For more visit @SallyOutram on Twitter or www.sotalkstravelandadventures.com/
We begin this super walk on the old Road which runs parallel alongside the main A620. With the pub behind you, walk along the road until you come across the signposted footpath to your right. Proceed through the gate and continue keeping the hedge to your left. After a short distance you will cross a stream, continue until you reach a stile.
Cross over the stile, proceed on and you will come to the railway crossing. Proceed over the crossing taking care, as this line is still in use. Once over the railway line, walk along the tree lined track/lane ahead for ¼ of a mile.

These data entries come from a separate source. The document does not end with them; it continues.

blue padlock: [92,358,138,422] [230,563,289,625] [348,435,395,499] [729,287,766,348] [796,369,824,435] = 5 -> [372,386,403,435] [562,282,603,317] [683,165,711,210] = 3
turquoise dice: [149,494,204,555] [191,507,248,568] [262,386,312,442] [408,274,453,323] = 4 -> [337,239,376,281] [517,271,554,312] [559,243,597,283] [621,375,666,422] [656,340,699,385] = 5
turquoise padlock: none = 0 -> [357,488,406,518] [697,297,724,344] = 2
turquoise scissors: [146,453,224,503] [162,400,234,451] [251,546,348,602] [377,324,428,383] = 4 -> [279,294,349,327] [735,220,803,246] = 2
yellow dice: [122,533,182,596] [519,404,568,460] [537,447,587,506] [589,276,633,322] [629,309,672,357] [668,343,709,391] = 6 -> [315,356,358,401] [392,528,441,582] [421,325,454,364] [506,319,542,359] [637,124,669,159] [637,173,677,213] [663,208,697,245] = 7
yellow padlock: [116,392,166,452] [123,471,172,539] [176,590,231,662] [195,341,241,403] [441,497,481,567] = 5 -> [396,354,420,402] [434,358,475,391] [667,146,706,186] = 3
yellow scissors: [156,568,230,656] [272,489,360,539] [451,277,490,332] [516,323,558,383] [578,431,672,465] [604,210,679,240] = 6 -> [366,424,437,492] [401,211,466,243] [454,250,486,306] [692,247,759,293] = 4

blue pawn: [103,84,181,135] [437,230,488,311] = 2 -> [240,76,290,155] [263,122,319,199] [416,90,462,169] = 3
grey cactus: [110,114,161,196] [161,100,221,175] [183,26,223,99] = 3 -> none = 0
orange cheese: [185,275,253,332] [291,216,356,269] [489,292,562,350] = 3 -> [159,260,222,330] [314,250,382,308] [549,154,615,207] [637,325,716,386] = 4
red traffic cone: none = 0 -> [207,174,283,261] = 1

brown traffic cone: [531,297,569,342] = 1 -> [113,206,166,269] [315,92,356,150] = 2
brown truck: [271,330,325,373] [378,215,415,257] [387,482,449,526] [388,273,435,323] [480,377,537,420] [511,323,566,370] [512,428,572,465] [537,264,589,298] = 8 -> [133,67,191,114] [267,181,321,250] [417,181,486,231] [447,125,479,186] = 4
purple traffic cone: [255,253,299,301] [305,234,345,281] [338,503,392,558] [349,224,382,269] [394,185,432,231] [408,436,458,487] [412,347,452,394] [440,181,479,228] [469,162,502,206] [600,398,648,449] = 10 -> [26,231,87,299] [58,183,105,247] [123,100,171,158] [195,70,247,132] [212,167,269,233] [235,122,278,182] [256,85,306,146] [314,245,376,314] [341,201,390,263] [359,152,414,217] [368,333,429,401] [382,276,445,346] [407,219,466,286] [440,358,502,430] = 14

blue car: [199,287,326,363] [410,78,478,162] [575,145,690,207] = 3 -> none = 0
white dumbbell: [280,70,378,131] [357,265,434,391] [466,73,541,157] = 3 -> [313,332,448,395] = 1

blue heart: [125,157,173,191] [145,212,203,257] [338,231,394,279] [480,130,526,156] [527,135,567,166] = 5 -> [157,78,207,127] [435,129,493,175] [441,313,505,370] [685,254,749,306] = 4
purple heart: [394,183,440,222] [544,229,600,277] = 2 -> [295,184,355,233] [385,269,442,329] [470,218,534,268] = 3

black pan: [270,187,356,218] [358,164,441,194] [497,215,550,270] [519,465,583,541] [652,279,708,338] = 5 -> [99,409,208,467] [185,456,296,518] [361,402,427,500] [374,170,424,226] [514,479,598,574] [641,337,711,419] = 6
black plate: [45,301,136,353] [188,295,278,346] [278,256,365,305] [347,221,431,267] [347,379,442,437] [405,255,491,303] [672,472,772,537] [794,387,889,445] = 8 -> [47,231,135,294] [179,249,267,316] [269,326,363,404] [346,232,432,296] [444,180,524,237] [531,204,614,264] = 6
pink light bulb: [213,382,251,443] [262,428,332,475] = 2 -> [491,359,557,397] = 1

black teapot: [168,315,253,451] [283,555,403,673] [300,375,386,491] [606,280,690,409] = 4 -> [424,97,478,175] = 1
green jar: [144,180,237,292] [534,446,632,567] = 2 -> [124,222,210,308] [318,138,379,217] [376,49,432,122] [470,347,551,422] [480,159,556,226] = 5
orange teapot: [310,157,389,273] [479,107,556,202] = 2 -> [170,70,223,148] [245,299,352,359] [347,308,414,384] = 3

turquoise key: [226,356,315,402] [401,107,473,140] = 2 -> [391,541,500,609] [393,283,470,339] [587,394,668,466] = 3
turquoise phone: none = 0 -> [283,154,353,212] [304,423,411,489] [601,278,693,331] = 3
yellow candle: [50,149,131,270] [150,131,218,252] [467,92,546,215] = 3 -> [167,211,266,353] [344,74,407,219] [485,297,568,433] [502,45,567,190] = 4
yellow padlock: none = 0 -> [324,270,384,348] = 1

At the end is Little Gringley Lane. Cross over the road with care and proceed to the grassy area ahead which merges into a track. Follow this until you reach the wide lane.
Pinfold Lane). Continue along (slight incline) for ¾ of a mile, to an intersection. Follow the path to the left and onto The Baulk. The views from here are fabulous, and on a fine day you can see for miles around. Continue on crossing over the railway line, walking downhill along the baulk until you reach the village of Clarborough and onto Church Lane.
Bear left onto Church Lane along the footpath, passing the pretty church of St. John the Baptist. Proceed through the churchyard heading to behind church. You will see some steps, continue up the steps to the gate on the left, which leads into a field. Follow the track through the field, you will eventually come out onto Big Lane. Turn left, heading to the main road.
Turn right along Main Street and, continue until you are opposite Big Lane. Cross over with care and proceed along Big Lane until you reach Broad Gores, turn right, and continue along Broad Gores until you reach its end, where you will merge on o a field.
Follow the track/path (bear right) over the field, where the path forks bear left and head to the play park area.
At the play area join the footpath to the right then immediately turn left, follow the path and head up towards the main road and the canal bridge. Proceed over the bridge and join the tow path. Turn right going under the bridge and walk along the canal path passing the Gate Inn.
Follow the towpath, go under the next bridge at Bonemill Lane, (formerly Wellhouse Lane. Continue along the towpath until you reach the renowned Whitsunday Pie Lock. You can leave the route here and cross over the main road back to the start point or continue a short distance further and come off the towpath at the next bridge, before returning to the start.
Distance: 4.97 miles (8 km)
Gradient: Mostly flat
Approx. time: 2hours 10 min (allow for exploring and photo opportunities)
Maps: Explorer 270 & 271
Path info: Road, field, track, towpath
Start point: Road/lane by the A620, next to Hop Pole public house, Retford SK719818
Dog friendly: Yes, on a lead
Public Toilets: There are pubs along the route (if open) good opportunity to call in for refreshments too!
Refreshments: There are some cracking picnic spots and public houses along the route.